■ Extract to read:
[Start]
The bottom line is, so far I don’t hate Vietnam. But I don’t love it, either.

Nothing to see here. Move on.

Today I booked a tour to the Chu Chi tunnels, part of the vast network of tunnels built and used by the Viet Cong during The War. I arranged the tour through Sang, the owner-operator of Hanh Cafe tour office, situated in an alley off Bui Vien St. I give the details (email hongsnag40@yahoo.com; phone 08-392-06211) in case anyone is in the area and wants to book tickets, a tour, or whatever…because Sang is the coolest tour operator I’ve met since Anton, my buddy in Irkutsk.

Most standard tours to Chu Chi include a stop at a pagoda as well. When I asked Sang if the temple was worth it, he smiled and said, “Well, if you’ve seen a few temples around Asia, it’s not really any different.” In other words, he gave me his honest opinion instead of trying to squeeze a few more bucks from me. As a result, I’m now going to buy a 2-day trip to the Mekong Delta, plus a hop on/off bus service (very popular and cheap way to travel in Vietnam – sort of like the Eurail) from him.

Plus, he’s hilarious and will sit and tell you stories in an Aussie-tinged Vietnamese accent all afternoon if you let him. He’s the eldest son of a man who has fathered 22 (!) children with about 10 women in such far-flung places as Australia, Japan, the US and Korea. His father served as a fighter pilot for South Vietnam in the war, flying sorties over northern Vietnam. Referring to his father’s vigorous and far-flung seed, Sang says, “My father is a bomber!”
[End]
■ Data listing:
[Start]
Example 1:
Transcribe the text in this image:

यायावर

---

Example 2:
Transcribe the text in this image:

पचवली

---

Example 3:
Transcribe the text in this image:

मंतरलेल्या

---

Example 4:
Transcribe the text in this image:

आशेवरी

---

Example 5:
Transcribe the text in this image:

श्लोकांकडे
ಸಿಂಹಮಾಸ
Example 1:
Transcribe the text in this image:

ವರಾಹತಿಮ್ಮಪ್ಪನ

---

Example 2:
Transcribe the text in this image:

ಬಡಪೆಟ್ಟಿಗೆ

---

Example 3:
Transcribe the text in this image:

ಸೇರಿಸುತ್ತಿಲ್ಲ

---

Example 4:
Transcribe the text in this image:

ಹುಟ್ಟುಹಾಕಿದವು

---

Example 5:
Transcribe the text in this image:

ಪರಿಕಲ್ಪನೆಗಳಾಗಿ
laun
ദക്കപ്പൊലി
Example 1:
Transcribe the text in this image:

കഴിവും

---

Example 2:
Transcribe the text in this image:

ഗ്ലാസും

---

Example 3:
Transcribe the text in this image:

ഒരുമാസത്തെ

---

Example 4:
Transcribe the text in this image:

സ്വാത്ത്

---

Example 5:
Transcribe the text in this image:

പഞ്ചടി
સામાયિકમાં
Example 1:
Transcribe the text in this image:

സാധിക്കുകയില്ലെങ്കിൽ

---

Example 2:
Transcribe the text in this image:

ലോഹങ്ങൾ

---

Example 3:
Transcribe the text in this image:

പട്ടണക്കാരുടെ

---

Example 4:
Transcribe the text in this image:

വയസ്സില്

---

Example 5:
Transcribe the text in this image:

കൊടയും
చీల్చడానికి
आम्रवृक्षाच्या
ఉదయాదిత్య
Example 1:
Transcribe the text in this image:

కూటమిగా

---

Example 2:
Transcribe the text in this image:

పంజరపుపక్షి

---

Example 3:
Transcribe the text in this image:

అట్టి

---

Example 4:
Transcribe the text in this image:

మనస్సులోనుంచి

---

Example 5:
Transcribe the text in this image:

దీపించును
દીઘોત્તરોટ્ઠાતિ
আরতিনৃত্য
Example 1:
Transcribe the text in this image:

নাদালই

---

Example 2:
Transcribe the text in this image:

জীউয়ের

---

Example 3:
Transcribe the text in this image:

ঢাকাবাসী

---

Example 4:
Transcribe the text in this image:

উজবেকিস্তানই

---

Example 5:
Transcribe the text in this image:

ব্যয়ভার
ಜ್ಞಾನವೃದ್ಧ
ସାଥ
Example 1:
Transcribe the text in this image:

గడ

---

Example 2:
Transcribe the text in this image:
[End]
■ Task 1:
According to the Vietnam travel excerpt, where is the Hanh Cafe tour office located?
■ Task 2:
Transcribe the Vietnam travel excerpt from "Nothing to see" to "buddy in Irkutsk.".
■ Task 3:
Translate this sentence from the Vietnam travel excerpt into Spanish: "His father served as a fighter pilot for South Vietnam in the war, flying sorties over northern Vietnam."
The lines are separate from the text and unrelated to it.

■ Full output 1:
In an alley off Bui Vien St.

■ Full output 2:
Nothing to see here. Move on.

Today I booked a tour to the Chu Chi tunnels, part of the vast network of tunnels built and used by the Viet Cong during The War. I arranged the tour through Sang, the owner-operator of Hanh Cafe tour office, situated in an alley off Bui Vien St. I give the details (email hongsnag40@yahoo.com; phone 08-392-06211) in case anyone is in the area and wants to book tickets, a tour, or whatever…because Sang is the coolest tour operator I’ve met since Anton, my buddy in Irkutsk.

■ Full output 3:
Su padre sirvió como piloto de caza de Vietnam del Sur en la guerra, volando en misiones sobre el norte de Vietnam.